◆ The problem
All entries need to be written out verbatim, with pictures omitted.

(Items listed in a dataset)
━━━━━━━━━━━━━━━━━━━━
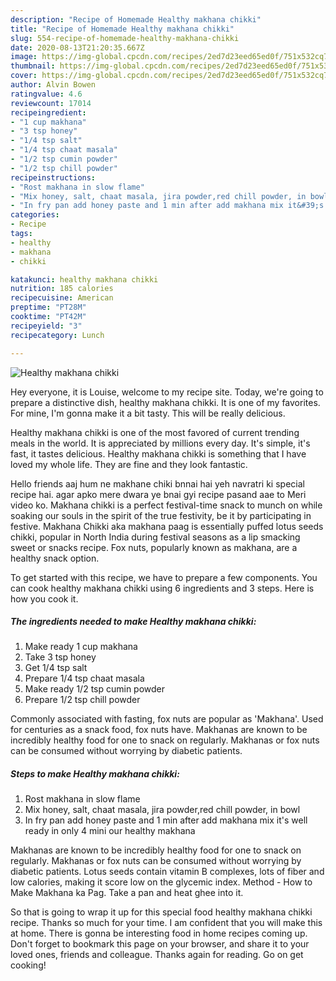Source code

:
 ```yaml
---
description: "Recipe of Homemade Healthy makhana chikki"
title: "Recipe of Homemade Healthy makhana chikki"
slug: 554-recipe-of-homemade-healthy-makhana-chikki
date: 2020-08-13T21:20:35.667Z
image: https://img-global.cpcdn.com/recipes/2ed7d23eed65ed0f/751x532cq70/healthy-makhana-chikki-recipe-main-photo.jpg
thumbnail: https://img-global.cpcdn.com/recipes/2ed7d23eed65ed0f/751x532cq70/healthy-makhana-chikki-recipe-main-photo.jpg
cover: https://img-global.cpcdn.com/recipes/2ed7d23eed65ed0f/751x532cq70/healthy-makhana-chikki-recipe-main-photo.jpg
author: Alvin Bowen
ratingvalue: 4.6
reviewcount: 17014
recipeingredient:
- "1 cup makhana"
- "3 tsp honey"
- "1/4 tsp salt"
- "1/4 tsp chaat masala"
- "1/2 tsp cumin powder"
- "1/2 tsp chill powder"
recipeinstructions:
- "Rost makhana in slow flame"
- "Mix honey, salt, chaat masala, jira powder,red chill powder, in bowl"
- "In fry pan add honey paste and 1 min after add makhana mix it&#39;s well ready in only 4 mini our healthy makhana"
categories:
- Recipe
tags:
- healthy
- makhana
- chikki

katakunci: healthy makhana chikki 
nutrition: 185 calories
recipecuisine: American
preptime: "PT28M"
cooktime: "PT42M"
recipeyield: "3"
recipecategory: Lunch

---
```



![Healthy makhana chikki](https://img-global.cpcdn.com/recipes/2ed7d23eed65ed0f/751x532cq70/healthy-makhana-chikki-recipe-main-photo.jpg)

Hey everyone, it is Louise, welcome to my recipe site. Today, we're going to prepare a distinctive dish, healthy makhana chikki. It is one of my favorites. For mine, I'm gonna make it a bit tasty. This will be really delicious.

Healthy makhana chikki is one of the most favored of current trending meals in the world. It is appreciated by millions every day. It's simple, it's fast, it tastes delicious. Healthy makhana chikki is something that I have loved my whole life. They are fine and they look fantastic.

Hello friends aaj hum ne makhane chiki bnnai hai yeh navratri ki special recipe hai. agar apko mere dwara ye bnai gyi recipe pasand aae to Meri video ko. Makhana chikki is a perfect festival-time snack to munch on while soaking our souls in the spirit of the true festivity, be it by participating in festive. Makhana Chikki aka makhana paag is essentially puffed lotus seeds chikki, popular in North India during festival seasons as a lip smacking sweet or snacks recipe. Fox nuts, popularly known as makhana, are a healthy snack option.


To get started with this recipe, we have to prepare a few components. You can cook healthy makhana chikki using 6 ingredients and 3 steps. Here is how you cook it.

<!--inarticleads1-->

##### The ingredients needed to make Healthy makhana chikki:

1. Make ready 1 cup makhana
1. Take 3 tsp honey
1. Get 1/4 tsp salt
1. Prepare 1/4 tsp chaat masala
1. Make ready 1/2 tsp cumin powder
1. Prepare 1/2 tsp chill powder


Commonly associated with fasting, fox nuts are popular as &#39;Makhana&#39;. Used for centuries as a snack food, fox nuts have. Makhanas are known to be incredibly healthy food for one to snack on regularly. Makhanas or fox nuts can be consumed without worrying by diabetic patients. 

<!--inarticleads2-->

##### Steps to make Healthy makhana chikki:

1. Rost makhana in slow flame
1. Mix honey, salt, chaat masala, jira powder,red chill powder, in bowl
1. In fry pan add honey paste and 1 min after add makhana mix it&#39;s well ready in only 4 mini our healthy makhana


Makhanas are known to be incredibly healthy food for one to snack on regularly. Makhanas or fox nuts can be consumed without worrying by diabetic patients. Lotus seeds contain vitamin B complexes, lots of fiber and low calories, making it score low on the glycemic index. Method - How to Make Makhana ka Pag. Take a pan and heat ghee into it. 

So that is going to wrap it up for this special food healthy makhana chikki recipe. Thanks so much for your time. I am confident that you will make this at home. There is gonna be interesting food in home recipes coming up. Don't forget to bookmark this page on your browser, and share it to your loved ones, friends and colleague. Thanks again for reading. Go on get cooking!
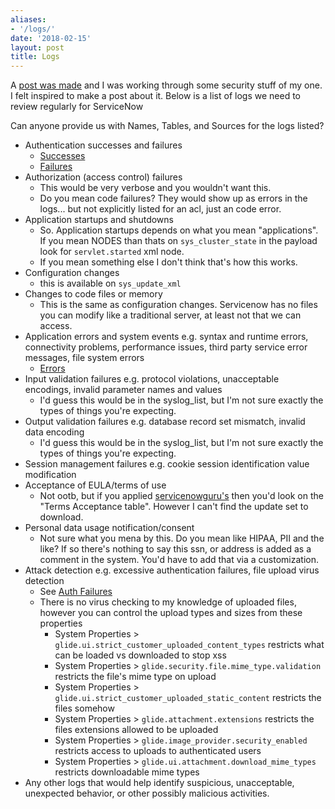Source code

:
 ```yaml
---
aliases:
- '/logs/'
date: '2018-02-15'
layout: post
title: Logs
---
```


A [post was made](https://community.servicenow.com/thread/292580) and I
was working through some security stuff of my one. I felt inspired to
make a post about it. Below is a list of logs we need to review
regularly for ServiceNow

Can anyone provide us with Names, Tables, and Sources for the logs
listed?

-   Authentication successes and failures
    -   [Successes](https://.service-now.com/sysevent_list.do?sysparm_query=sys_created_onONToday%40javascript%3Ags.daysAgoStart(0)%40javascript%3Ags.daysAgoEnd(0)%5Ename%3Dlogin)
    -   [Failures](https://.service-now.com/sysevent_list.do?sysparm_query=sys_created_onONToday%40javascript%3Ags.daysAgoStart(0)%40javascript%3Ags.daysAgoEnd(0)%5Ename%3Dlogin.failed)
-   Authorization (access control) failures
    -   This would be very verbose and you wouldn't want this.
    -   Do you mean code failures? They would show up as errors in the
        logs... but not explicitly listed for an acl, just an code
        error.
-   Application startups and shutdowns
    -   So. Application startups depends on what you mean
        "applications". If you mean NODES than thats on
        `sys_cluster_state` in the payload look for `servlet.started`
        xml node.
    -   If you mean something else I don't think that's how this works.
-   Configuration changes
    -   this is available on `sys_update_xml`
-   Changes to code files or memory
    -   This is the same as configuration changes. Servicenow has no
        files you can modify like a traditional server, at least not
        that we can access.
-   Application errors and system events e.g. syntax and runtime errors,
    connectivity problems, performance issues, third party service error
    messages, file system errors
    -   [Errors](https://.service-now.com/syslog_list.do?sysparm_query=sys_created_onONToday%40javascript%3Ags.daysAgoStart(0)%40javascript%3Ags.daysAgoEnd(0)%5Elevel%3D2)
-   Input validation failures e.g. protocol violations, unacceptable
    encodings, invalid parameter names and values
    -   I'd guess this would be in the syslog\_list, but I'm not sure
        exactly the types of things you're expecting.
-   Output validation failures e.g. database record set mismatch,
    invalid data encoding
    -   I'd guess this would be in the syslog\_list, but I'm not sure
        exactly the types of things you're expecting.
-   Session management failures e.g. cookie session identification value
    modification
-   Acceptance of EULA/terms of use
    -   Not ootb, but if you applied
        [servicenowguru's](https://www.servicenowguru.com/system-definition/login-terms-conditions-dialog/)
        then you'd look on the "Terms Acceptance table". However I can't
        find the update set to download.
-   Personal data usage notification/consent
    -   Not sure what you mena by this. Do you mean like HIPAA, PII and
        the like? If so there's nothing to say this ssn, or address is
        added as a comment in the system. You'd have to add that via a
        customization.
-   Attack detection e.g. excessive authentication failures, file upload
    virus detection
    -   See [Auth
        Failures](https://.service-now.com/sysevent_list.do?sysparm_query=sys_created_onONToday%40javascript%3Ags.daysAgoStart(0)%40javascript%3Ags.daysAgoEnd(0)%5Ename%3Dlogin.failed)
    -   There is no virus checking to my knowledge of uploaded files,
        however you can control the upload types and sizes from these
        properties
        -   System Properties \>
            `glide.ui.strict_customer_uploaded_content_types` restricts
            what can be loaded vs downloaded to stop xss
        -   System Properties \>
            `glide.security.file.mime_type.validation` restricts the
            file's mime type on upload
        -   System Properties \>
            `glide.ui.strict_customer_uploaded_static_content` restricts
            the files somehow
        -   System Properties \> `glide.attachment.extensions` restricts
            the files extensions allowed to be uploaded
        -   System Properties \> `glide.image_provider.security_enabled`
            restricts access to uploads to authenticated users
        -   System Properties \>
            `glide.ui.attachment.download_mime_types` restricts
            downloadable mime types
-   Any other logs that would help identify suspicious, unacceptable,
    unexpected behavior, or other possibly malicious activities.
━━━━━━━━━━━━━━━━━━━━
◆ Response for this exercise
Source code

:
 ```yaml
---
description: "Recipe of Homemade Healthy makhana chikki"
title: "Recipe of Homemade Healthy makhana chikki"
slug: 554-recipe-of-homemade-healthy-makhana-chikki
date: 2020-08-13T21:20:35.667Z
image: https://img-global.cpcdn.com/recipes/2ed7d23eed65ed0f/751x532cq70/healthy-makhana-chikki-recipe-main-photo.jpg
thumbnail: https://img-global.cpcdn.com/recipes/2ed7d23eed65ed0f/751x532cq70/healthy-makhana-chikki-recipe-main-photo.jpg
cover: https://img-global.cpcdn.com/recipes/2ed7d23eed65ed0f/751x532cq70/healthy-makhana-chikki-recipe-main-photo.jpg
author: Alvin Bowen
ratingvalue: 4.6
reviewcount: 17014
recipeingredient:
- "1 cup makhana"
- "3 tsp honey"
- "1/4 tsp salt"
- "1/4 tsp chaat masala"
- "1/2 tsp cumin powder"
- "1/2 tsp chill powder"
recipeinstructions:
- "Rost makhana in slow flame"
- "Mix honey, salt, chaat masala, jira powder,red chill powder, in bowl"
- "In fry pan add honey paste and 1 min after add makhana mix it&#39;s well ready in only 4 mini our healthy makhana"
categories:
- Recipe
tags:
- healthy
- makhana
- chikki

katakunci: healthy makhana chikki 
nutrition: 185 calories
recipecuisine: American
preptime: "PT28M"
cooktime: "PT42M"
recipeyield: "3"
recipecategory: Lunch

---
```



![Healthy makhana chikki](https://img-global.cpcdn.com/recipes/2ed7d23eed65ed0f/751x532cq70/healthy-makhana-chikki-recipe-main-photo.jpg)

Hey everyone, it is Louise, welcome to my recipe site. Today, we're going to prepare a distinctive dish, healthy makhana chikki. It is one of my favorites. For mine, I'm gonna make it a bit tasty. This will be really delicious.

Healthy makhana chikki is one of the most favored of current trending meals in the world. It is appreciated by millions every day. It's simple, it's fast, it tastes delicious. Healthy makhana chikki is something that I have loved my whole life. They are fine and they look fantastic.

Hello friends aaj hum ne makhane chiki bnnai hai yeh navratri ki special recipe hai. agar apko mere dwara ye bnai gyi recipe pasand aae to Meri video ko. Makhana chikki is a perfect festival-time snack to munch on while soaking our souls in the spirit of the true festivity, be it by participating in festive. Makhana Chikki aka makhana paag is essentially puffed lotus seeds chikki, popular in North India during festival seasons as a lip smacking sweet or snacks recipe. Fox nuts, popularly known as makhana, are a healthy snack option.


To get started with this recipe, we have to prepare a few components. You can cook healthy makhana chikki using 6 ingredients and 3 steps. Here is how you cook it.

<!--inarticleads1-->

##### The ingredients needed to make Healthy makhana chikki:

1. Make ready 1 cup makhana
1. Take 3 tsp honey
1. Get 1/4 tsp salt
1. Prepare 1/4 tsp chaat masala
1. Make ready 1/2 tsp cumin powder
1. Prepare 1/2 tsp chill powder


Commonly associated with fasting, fox nuts are popular as &#39;Makhana&#39;. Used for centuries as a snack food, fox nuts have. Makhanas are known to be incredibly healthy food for one to snack on regularly. Makhanas or fox nuts can be consumed without worrying by diabetic patients. 

<!--inarticleads2-->

##### Steps to make Healthy makhana chikki:

1. Rost makhana in slow flame
1. Mix honey, salt, chaat masala, jira powder,red chill powder, in bowl
1. In fry pan add honey paste and 1 min after add makhana mix it&#39;s well ready in only 4 mini our healthy makhana


Makhanas are known to be incredibly healthy food for one to snack on regularly. Makhanas or fox nuts can be consumed without worrying by diabetic patients. Lotus seeds contain vitamin B complexes, lots of fiber and low calories, making it score low on the glycemic index. Method - How to Make Makhana ka Pag. Take a pan and heat ghee into it. 

So that is going to wrap it up for this special food healthy makhana chikki recipe. Thanks so much for your time. I am confident that you will make this at home. There is gonna be interesting food in home recipes coming up. Don't forget to bookmark this page on your browser, and share it to your loved ones, friends and colleague. Thanks again for reading. Go on get cooking!
Source code

:
 ```yaml
---
aliases:
- '/logs/'
date: '2018-02-15'
layout: post
title: Logs
---
```


A [post was made](https://community.servicenow.com/thread/292580) and I
was working through some security stuff of my one. I felt inspired to
make a post about it. Below is a list of logs we need to review
regularly for ServiceNow

Can anyone provide us with Names, Tables, and Sources for the logs
listed?

-   Authentication successes and failures
    -   [Successes](https://.service-now.com/sysevent_list.do?sysparm_query=sys_created_onONToday%40javascript%3Ags.daysAgoStart(0)%40javascript%3Ags.daysAgoEnd(0)%5Ename%3Dlogin)
    -   [Failures](https://.service-now.com/sysevent_list.do?sysparm_query=sys_created_onONToday%40javascript%3Ags.daysAgoStart(0)%40javascript%3Ags.daysAgoEnd(0)%5Ename%3Dlogin.failed)
-   Authorization (access control) failures
    -   This would be very verbose and you wouldn't want this.
    -   Do you mean code failures? They would show up as errors in the
        logs... but not explicitly listed for an acl, just an code
        error.
-   Application startups and shutdowns
    -   So. Application startups depends on what you mean
        "applications". If you mean NODES than thats on
        `sys_cluster_state` in the payload look for `servlet.started`
        xml node.
    -   If you mean something else I don't think that's how this works.
-   Configuration changes
    -   this is available on `sys_update_xml`
-   Changes to code files or memory
    -   This is the same as configuration changes. Servicenow has no
        files you can modify like a traditional server, at least not
        that we can access.
-   Application errors and system events e.g. syntax and runtime errors,
    connectivity problems, performance issues, third party service error
    messages, file system errors
    -   [Errors](https://.service-now.com/syslog_list.do?sysparm_query=sys_created_onONToday%40javascript%3Ags.daysAgoStart(0)%40javascript%3Ags.daysAgoEnd(0)%5Elevel%3D2)
-   Input validation failures e.g. protocol violations, unacceptable
    encodings, invalid parameter names and values
    -   I'd guess this would be in the syslog\_list, but I'm not sure
        exactly the types of things you're expecting.
-   Output validation failures e.g. database record set mismatch,
    invalid data encoding
    -   I'd guess this would be in the syslog\_list, but I'm not sure
        exactly the types of things you're expecting.
-   Session management failures e.g. cookie session identification value
    modification
-   Acceptance of EULA/terms of use
    -   Not ootb, but if you applied
        [servicenowguru's](https://www.servicenowguru.com/system-definition/login-terms-conditions-dialog/)
        then you'd look on the "Terms Acceptance table". However I can't
        find the update set to download.
-   Personal data usage notification/consent
    -   Not sure what you mena by this. Do you mean like HIPAA, PII and
        the like? If so there's nothing to say this ssn, or address is
        added as a comment in the system. You'd have to add that via a
        customization.
-   Attack detection e.g. excessive authentication failures, file upload
    virus detection
    -   See [Auth
        Failures](https://.service-now.com/sysevent_list.do?sysparm_query=sys_created_onONToday%40javascript%3Ags.daysAgoStart(0)%40javascript%3Ags.daysAgoEnd(0)%5Ename%3Dlogin.failed)
    -   There is no virus checking to my knowledge of uploaded files,
        however you can control the upload types and sizes from these
        properties
        -   System Properties \>
            `glide.ui.strict_customer_uploaded_content_types` restricts
            what can be loaded vs downloaded to stop xss
        -   System Properties \>
            `glide.security.file.mime_type.validation` restricts the
            file's mime type on upload
        -   System Properties \>
            `glide.ui.strict_customer_uploaded_static_content` restricts
            the files somehow
        -   System Properties \> `glide.attachment.extensions` restricts
            the files extensions allowed to be uploaded
        -   System Properties \> `glide.image_provider.security_enabled`
            restricts access to uploads to authenticated users
        -   System Properties \>
            `glide.ui.attachment.download_mime_types` restricts
            downloadable mime types
-   Any other logs that would help identify suspicious, unacceptable,
    unexpected behavior, or other possibly malicious activities.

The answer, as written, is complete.